‘Come, that is something.’
’It was an old family seat, and they used to have avenues in those days; but it doesn’t lead up to the present hail door. It comes sideways up to the farm. yard; so that the whole thing must have been different once, and there must have been a great court-yard. In Elizabeth’s time Plaistow Manor was rather a swell place, and belonged to some Roman Catholics who came to grief, and then the Howards got it. There’s a whole history about it, only I don’t care much about those things.’
‘And is it yours now?’
’It’s between me and my uncle, and I pay him rent for his part. He’s a clergyman you know, and he has a living in Lincolnshire not far off.’
‘And do you live alone in that big house?’
‘There’s my sister. You’ve heard of Mary haven’t you?’
Then Clara remembered that there was a Miss Belton, a poor sickly creature, with a twisted spine and a hump back, as to whose welfare she ought to have made inquiries.
‘Oh yes; of course,’ said Clara. ’I hope she’s better than she used to be when we heard of her.’
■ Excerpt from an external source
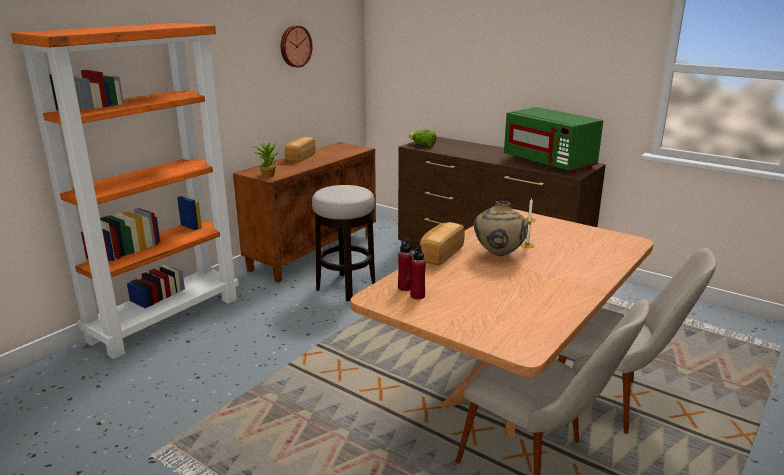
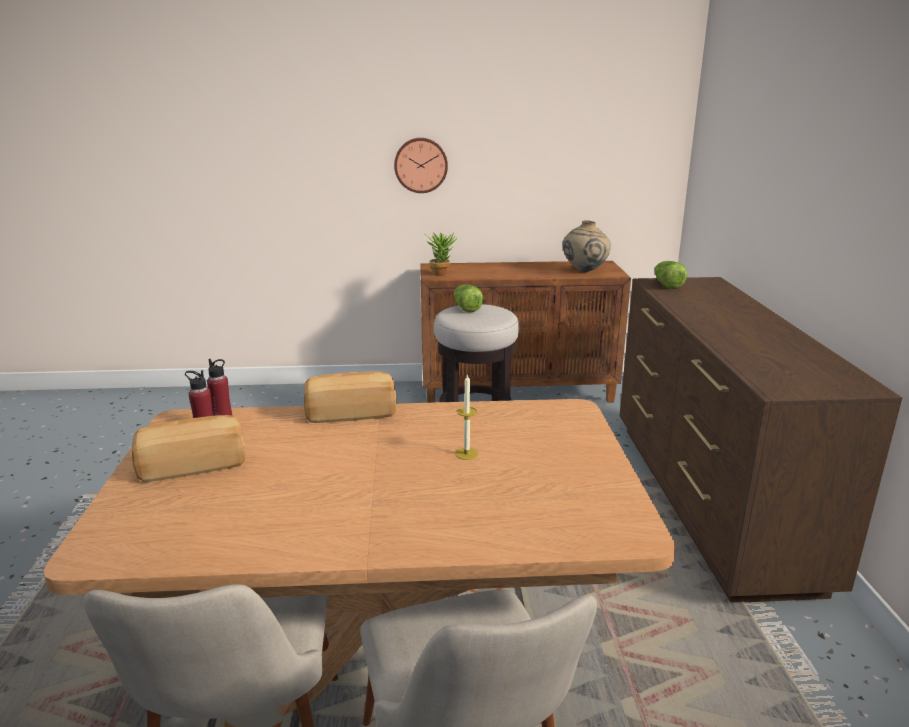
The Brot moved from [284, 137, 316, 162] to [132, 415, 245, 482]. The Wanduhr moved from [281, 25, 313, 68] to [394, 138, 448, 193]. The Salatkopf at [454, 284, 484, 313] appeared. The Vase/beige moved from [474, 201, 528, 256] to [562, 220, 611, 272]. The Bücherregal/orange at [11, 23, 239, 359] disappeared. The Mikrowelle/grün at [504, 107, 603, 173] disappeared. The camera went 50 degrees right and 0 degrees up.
’She’ll never be better. But then she does not become much worse. I think she does grow a little weaker. She’s older than I am, you know two years older; but you would think she was quite an old woman to look at her.’ Then, for the next half-hour, they talked about Mary Belton as they visited every corner of the place. Belton still had an eye to business as he went on talking, and Clara remarked how many sticks he moved as he went, how many stones he kicked on one side, and how invariably he noted any defect in the fences. But still he talked of his sister, swearing that she was as good as gold, and at last wiping away the tears from his eyes as he described her maladies. ’And yet I believe she is better off than any of us,’ he said, ’because she is so good.’ Clara began to wish that she had called him Will from the beginning, because she liked him so much. He was just the man to have for a cousin a true loving cousin, stalwart, self-confident, with a grain or two of tyranny in his composition as becomes a man in relation to his intimate female relatives; and one, moreover, with whom she could trust herself to be familiar without any danger of love-making! She saw his character clearly, and told herself that she understood it perfectly. He wag a jewel of a cousin, and she must begin to call him Will as speedily as possible.
At last they came round in their walk to the gate leading into Colonel Askerton’s garden; and here in the garden, close to the gate, they found Mrs Askerton. I fancy that she had been watching for them, or at any rate watching for Clara, so that she might know how her friend was carrying herself with her cousin. She came at once to the wicket, and there she was introduced by Clara to Mr Belton. Mr Belton, as he made his bow, muttered something awkwardly, and seemed to lose his self-possession for the moment. Mrs Askerton was very gracious to him, and she knew well how to be both gracious and ungracious. She talked about the scenery, and the charms of the old place, and the dullness of the people around them, and the inexpediency of looking for society in country places; till after awhile Mr Belton was once more at his ease.